"""
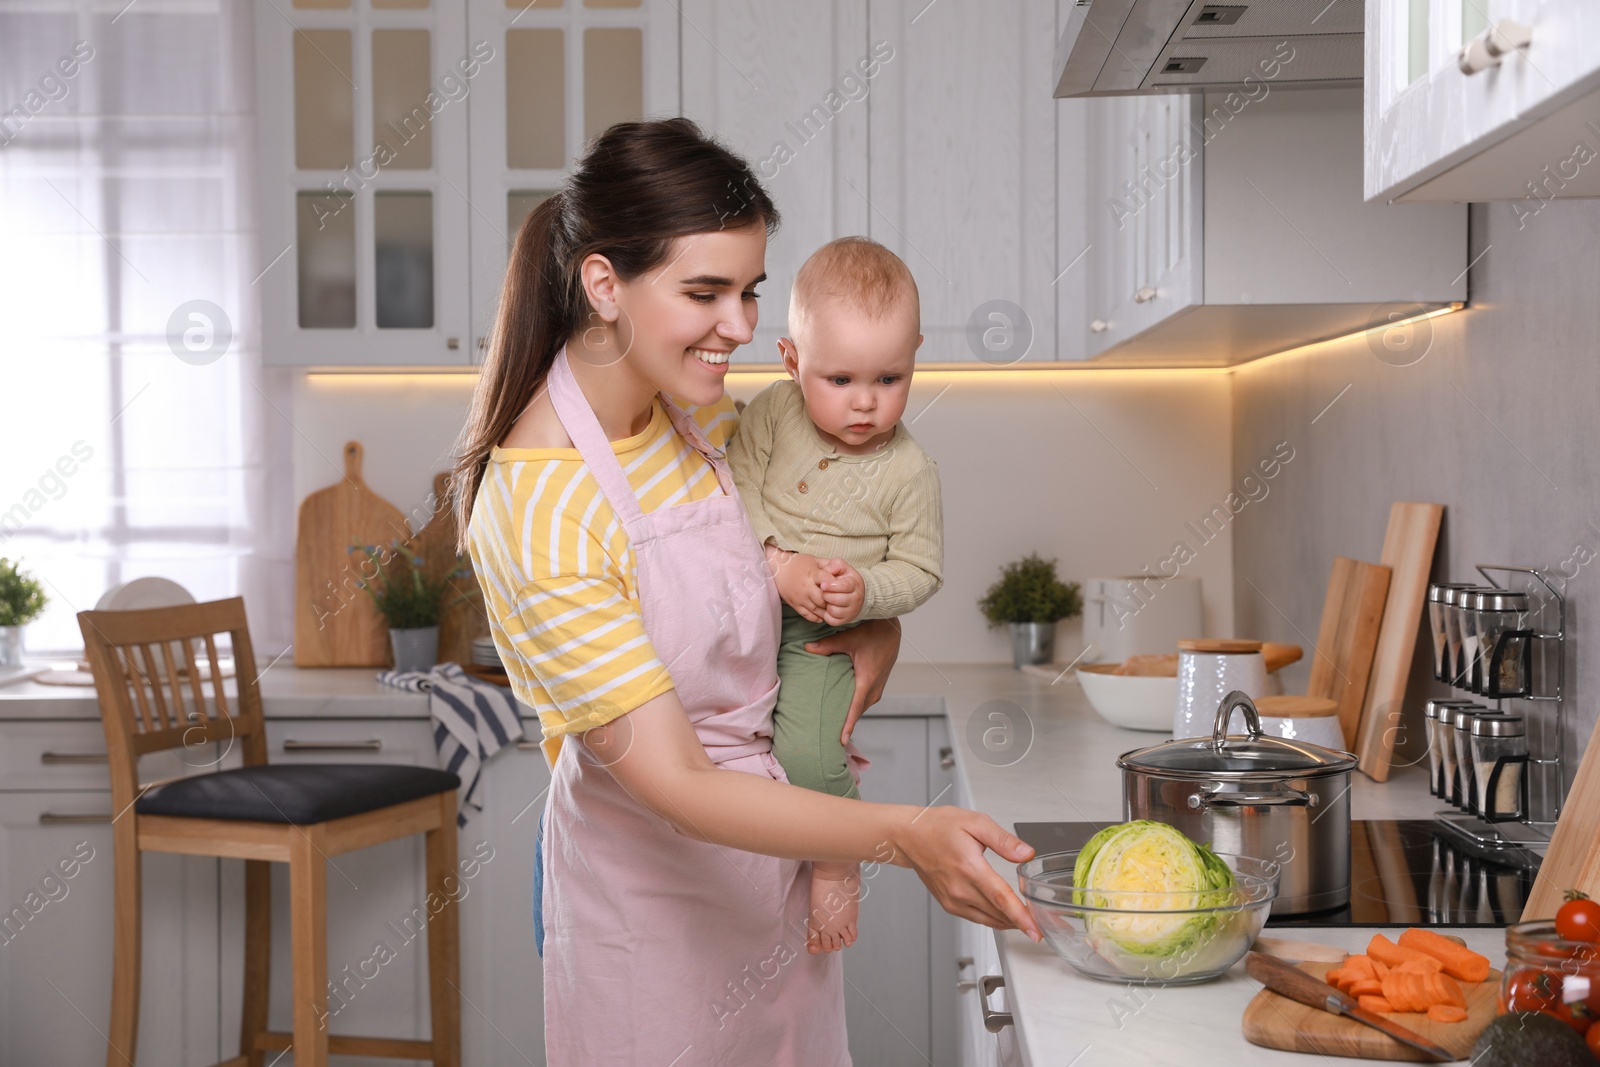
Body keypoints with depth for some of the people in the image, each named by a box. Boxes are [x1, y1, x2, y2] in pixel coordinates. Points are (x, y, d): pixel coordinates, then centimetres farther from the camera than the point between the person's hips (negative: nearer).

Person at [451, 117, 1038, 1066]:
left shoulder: (693, 404, -6)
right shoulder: (536, 515, -28)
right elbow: (675, 787, -29)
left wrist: (879, 620, -6)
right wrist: (907, 835, -38)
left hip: (778, 839, 7)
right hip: (653, 877, -6)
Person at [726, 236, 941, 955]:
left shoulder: (909, 470, -8)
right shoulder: (773, 412, -5)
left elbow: (919, 571, -3)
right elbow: (735, 491, -6)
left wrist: (865, 590, -25)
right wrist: (780, 566, -21)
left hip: (823, 642, -3)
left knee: (808, 760, -21)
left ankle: (835, 863, 7)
"""
Copy out the data above word for word, leaving out the picture.

Body keypoints with depth for some of the people in the image, each named by a box. Boxes are [x1, y1, x2, y2] in pixel coordinates. Points are (x, y, d): pixel coordinates, then centimetres farther from the camera than the point between the person's hips (negative: nearer).

Person at [451, 117, 1038, 1066]:
left shoulder: (693, 404, -6)
right shoulder: (536, 515, -28)
right elbow: (675, 787, -29)
left wrist: (879, 620, -6)
right wrist: (907, 835, -38)
left hip: (778, 839, 7)
right hip: (653, 877, -6)
Person at [726, 236, 941, 955]:
left shoulder: (909, 470, -8)
right shoulder: (773, 412, -5)
left elbow: (919, 571, -3)
right elbow: (735, 491, -6)
left wrist: (865, 590, -25)
right wrist: (780, 566, -21)
left hip: (823, 642, -3)
left knee: (808, 760, -21)
left ankle: (835, 863, 7)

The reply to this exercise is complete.